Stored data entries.
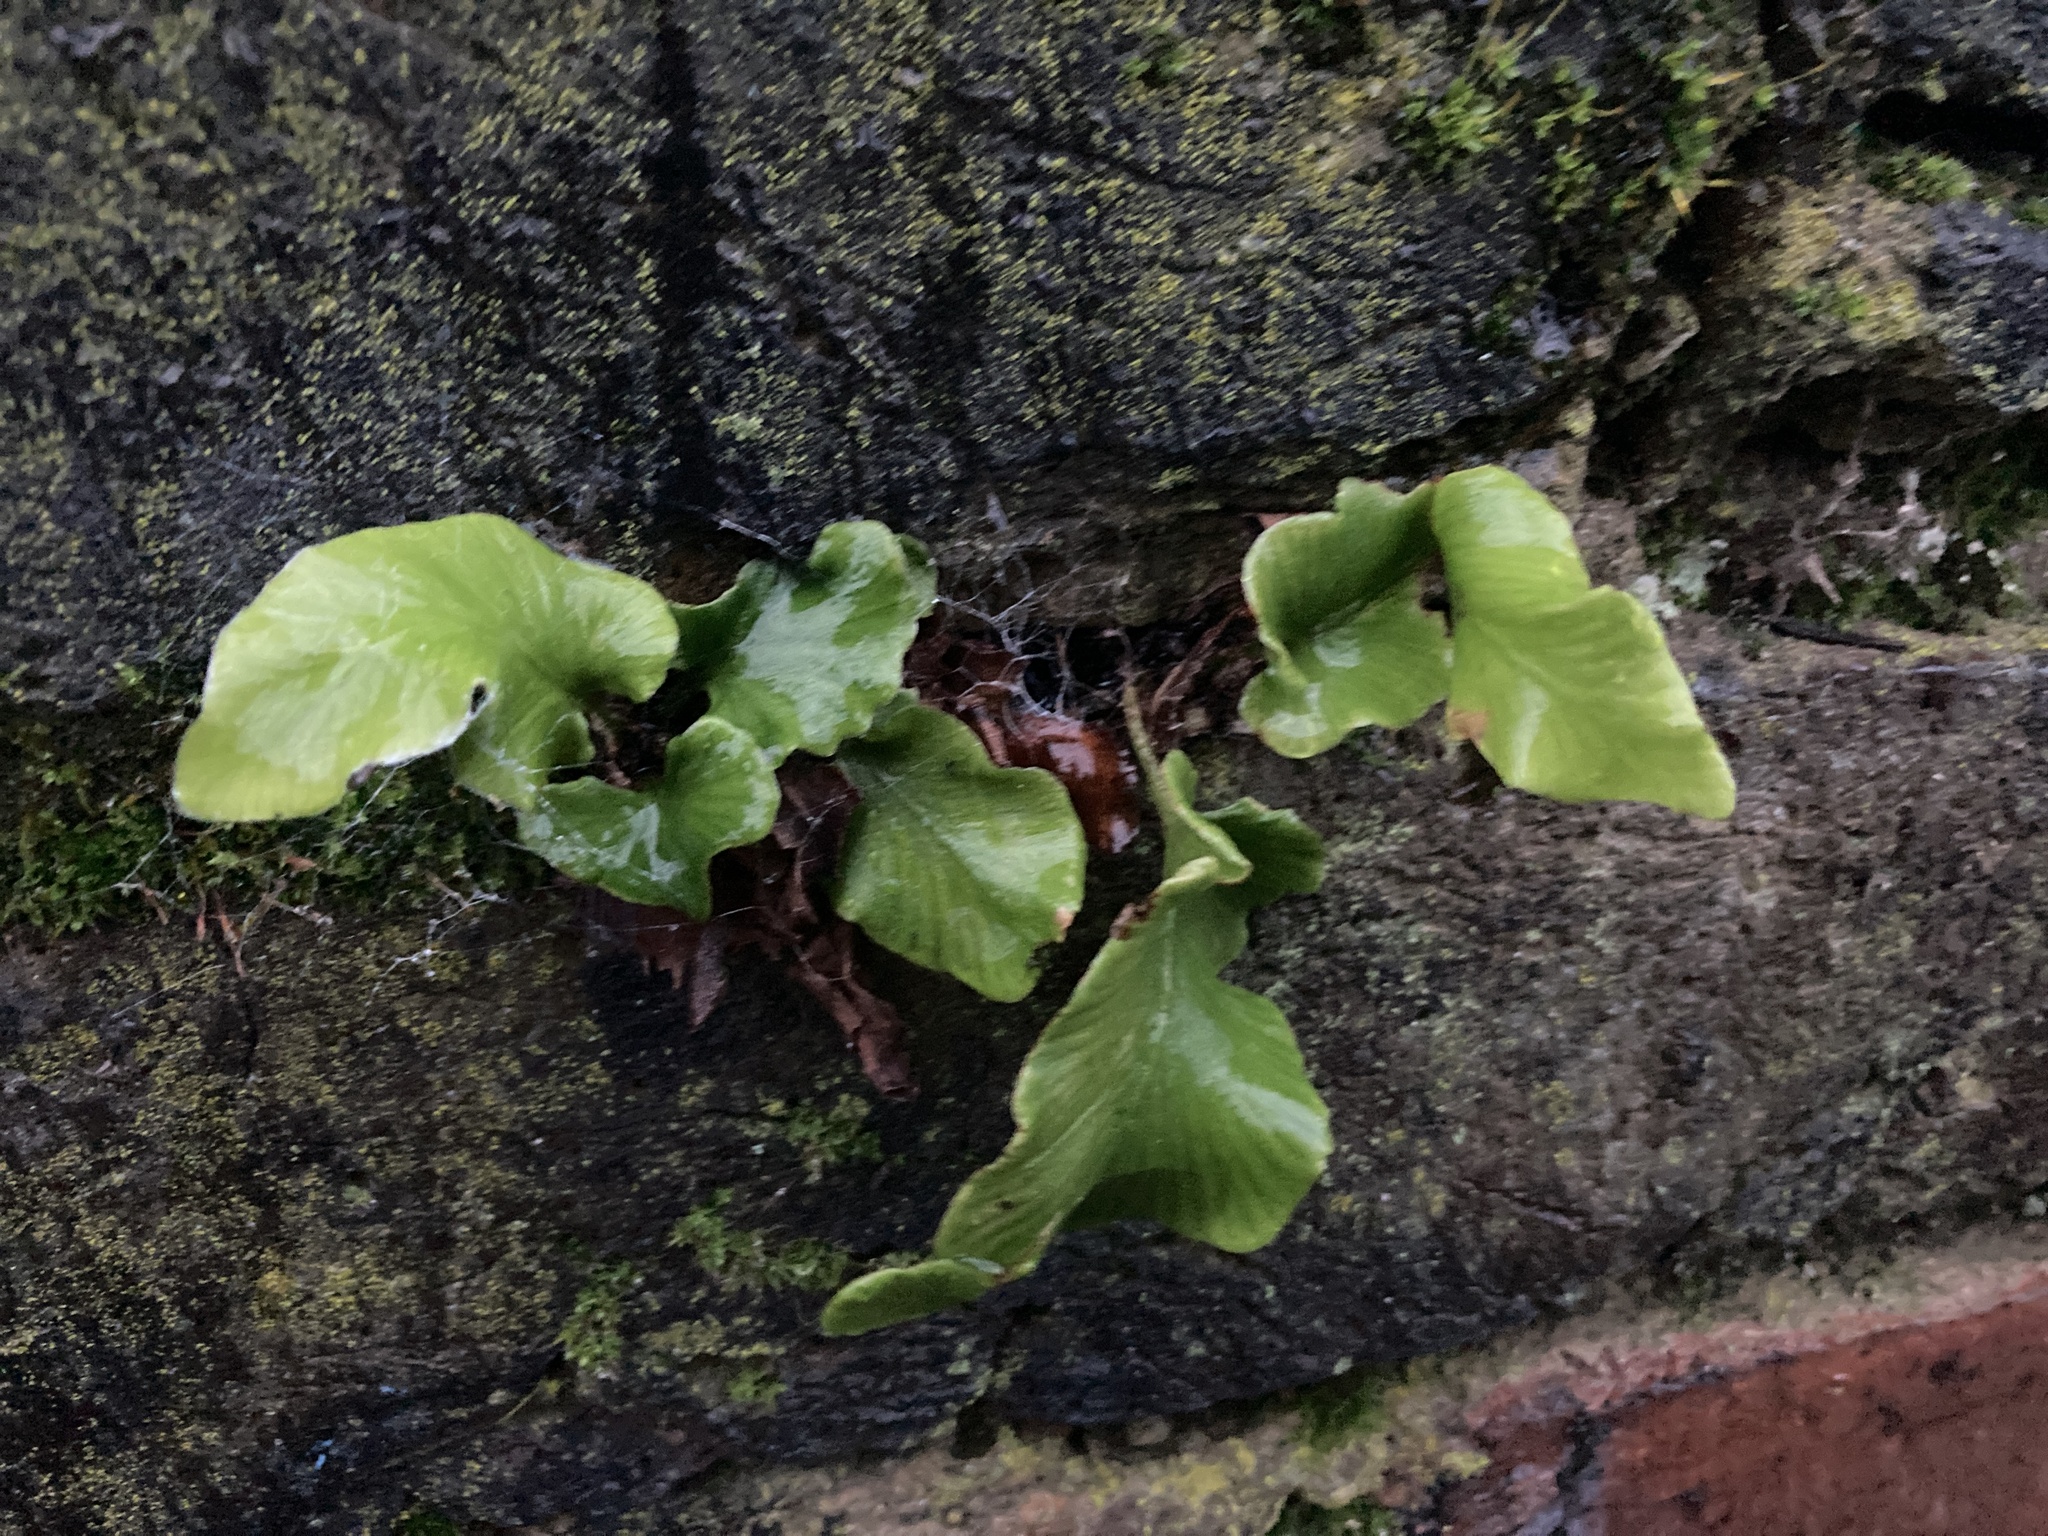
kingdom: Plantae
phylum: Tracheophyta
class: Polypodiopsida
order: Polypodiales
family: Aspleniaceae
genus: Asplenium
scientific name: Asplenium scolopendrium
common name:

Objective. Reproduce every line of the data above word for word, omitting the pictures.

Result for this exercise.
kingdom: Plantae
phylum: Tracheophyta
class: Polypodiopsida
order: Polypodiales
family: Aspleniaceae
genus: Asplenium
scientific name: Asplenium scolopendrium
common name:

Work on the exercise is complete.